10 October, 2002
curious lack of lame porn soundtracks
the music and adult industries have
j i m m y n e w l i n
Anyone who is as much of an insomniac as I am has seen VH1's late night specials about porn stars trying to break into the music business. They're normally pretty sad accounts; apparently a decade of cock-gargling affects your singing voice.
More interesting, or perhaps just more successful, is the amount of pop-musicians who have broken into the porn business, particularly through hip-hop. Luther Campbell, formerly known as Luke Skywalker from 2 Live Crew, produces a series of videos called Luke's Freakshow. Snoop Dogg lent his name and likeness to Hustler Productions' Doggystyle last year, making it the bestselling adult video of the year (150,000 units worldwide). DJ Yella, the only member of N.W.A. to neither prosper in the music industry nor die of AIDS, has been making porno for Lo-Key Productions. According to the Adult Video News, Yella feels that he is "bringing porn to the mainstream," and he may be right: local record stores have started carrying his videos, thus eliminating the stigma of walking into an adult video shop.
Of course, all of these artists have previously been criticized for the sexual content of their lyrics. Should their audience be surprised to see Snoop Dogg cavorting with Larry Flynt now that he finally has the opportunity? Tupac Shakur and the Notorious B.I.G. rapped about street violence and then redecorated their limos' interiors with brain; isn't it only natural that Luther Cambell get a hummer from Jenna Jameson?
More unanticipated is the way independent rock, specifically, the "emo" genre, has embraced pornography. Emo is a kind of low-energy punk rock filled with lots of angsty lyrics. At its best, it's Sunny Day Real Estate or Fugazi. At its worst, it sounds like a Third Eye Blind cover band filled with kids wearing Buddy Holly glasses and too-tight-tee shirts from Salvation Army.
A number of adult websites courting the emo fanbase have appeared on the web, trying to profit from the hormones of young rock fans. Supercult.com refers to itself as a home for "all subcultures," providing "home made and home grown porn" for punks. Suicidegirls.com captures models with gobs of tattoos and dyed hair, asks them what their favorite bands and books are (Dashboard Confessional and Anaïs Nin are popular faves).
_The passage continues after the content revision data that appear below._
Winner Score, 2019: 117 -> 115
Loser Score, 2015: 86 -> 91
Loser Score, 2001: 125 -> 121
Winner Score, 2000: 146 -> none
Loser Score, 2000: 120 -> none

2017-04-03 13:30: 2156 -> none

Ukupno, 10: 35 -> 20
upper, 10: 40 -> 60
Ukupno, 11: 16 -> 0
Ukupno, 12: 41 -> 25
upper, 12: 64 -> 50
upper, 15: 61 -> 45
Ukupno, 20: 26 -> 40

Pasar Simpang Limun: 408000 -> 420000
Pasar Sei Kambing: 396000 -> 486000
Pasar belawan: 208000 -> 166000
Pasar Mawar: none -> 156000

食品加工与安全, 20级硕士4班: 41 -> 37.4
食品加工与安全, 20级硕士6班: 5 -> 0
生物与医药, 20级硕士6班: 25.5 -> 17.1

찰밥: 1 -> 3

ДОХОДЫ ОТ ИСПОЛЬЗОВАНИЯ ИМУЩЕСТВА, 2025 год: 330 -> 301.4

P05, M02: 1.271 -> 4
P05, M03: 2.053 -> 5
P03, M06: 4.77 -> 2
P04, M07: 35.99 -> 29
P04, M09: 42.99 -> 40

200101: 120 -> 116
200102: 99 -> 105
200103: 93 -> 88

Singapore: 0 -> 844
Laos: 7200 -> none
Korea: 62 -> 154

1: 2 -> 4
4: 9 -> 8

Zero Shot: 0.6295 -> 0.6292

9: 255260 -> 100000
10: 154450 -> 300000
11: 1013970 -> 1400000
Suicidegirls also features online journal entries by the models describing their emotional states, a popular activity of the emo subculture.
The one with the best name, Emoporn.com, is regrettably off its server now, but they promise to return soon and are, apparently, starting a record label. Frictionusa.com advertises on the influential indie-music webzine Pitchforkmedia.com, and its main photographer apparently tours with a band called Minus the Bear (there's a note on their homepage asking for wannabe-models to be photographed for the site at Minus shows).
Maybe the roots of this trend lay in Sonic Youth's decision to employ Richard Kern to direct their "Death Valley Œ69" video in 1986. Kern is a quasi-pornographer/artist who has made a handful of aggressive films (the most famous being Fingered), and whose photographs include naked girls spreading their legs and picking their noses. Kern's influence is seen all over these websites (particularly Frictionusa), as well as the music and culture magazines The Face and Fader, which also show copious nudity.
Rock and Roll is nothing without its inherent sexuality, but it doesn't seem as much fun when it's so blatant. Still, these videos and websites are testament to the self-representation that makes alternative music like hip-hop and indie rock so exciting. If you don't like what's on the radio, you grab a guitar; if you don't like what's in Hustler, you grab a camera and a pretty friend.